Extracted page text data
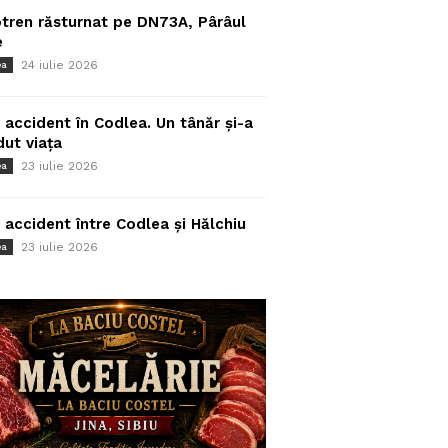
tren răsturnat pe DN73A, Pârâul
e
24 iulie 2026
ea
 accident în Codlea. Un tânăr și-a
dut viața
23 iulie 2026
ea
 accident între Codlea și Hălchiu
23 iulie 2026
ea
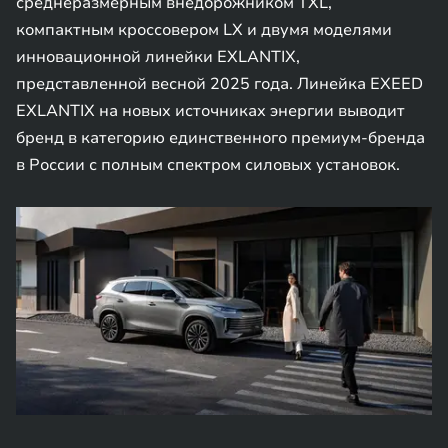
среднеразмерным внедорожником TXL,
компактным кроссовером LX и двумя моделями
инновационной линейки EXLANTIX,
представленной весной 2025 года. Линейка EXEED
EXLANTIX на новых источниках энергии выводит
бренд в категорию единственного премиум-бренда
в России с полным спектром силовых установок.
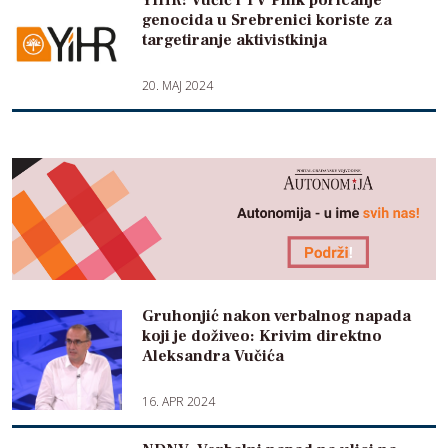
YIHR: Vučić i TV Pink poricanje
genocida u Srebrenici koriste za
targetiranje aktivistkinja
20. MAJ 2024
Gruhonjić nakon verbalnog napada
koji je doživeo: Krivim direktno
Aleksandra Vučića
16. APR 2024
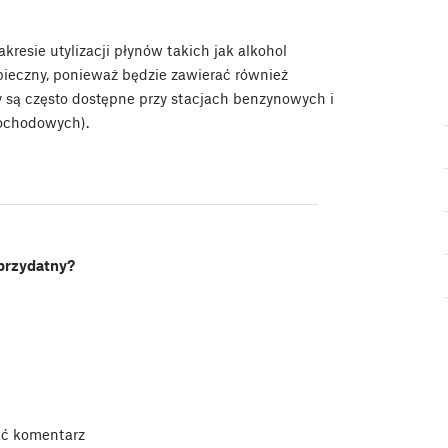
esie utylizacji płynów takich jak alkohol
zpieczny, ponieważ będzie zawierać również
yny są często dostępne przy stacjach benzynowych i
mochodowych).
 przydatny?
ać komentarz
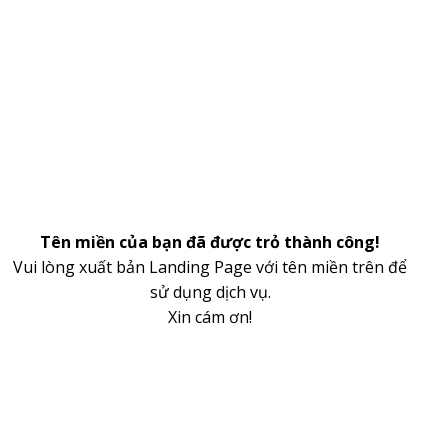
Tên miền của bạn đã được trỏ thành công!
Vui lòng xuất bản Landing Page với tên miền trên để
sử dụng dịch vụ.
Xin cám ơn!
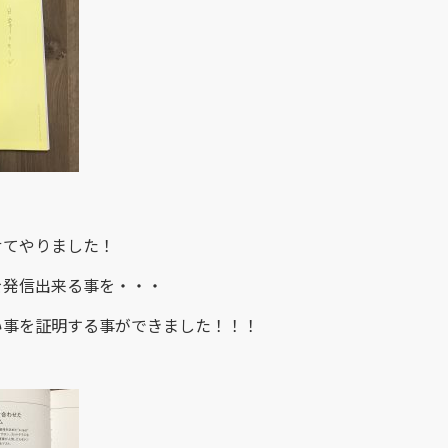
せてやりました！
を発信出来る事を・・・
い事を証明する事ができました！！！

_What to do_. Every line of the entries above that holds "miền" should be copied out.

_Exercise response_.
Tên miền của bạn đã được trỏ thành công!
Vui lòng xuất bản Landing Page với tên miền trên để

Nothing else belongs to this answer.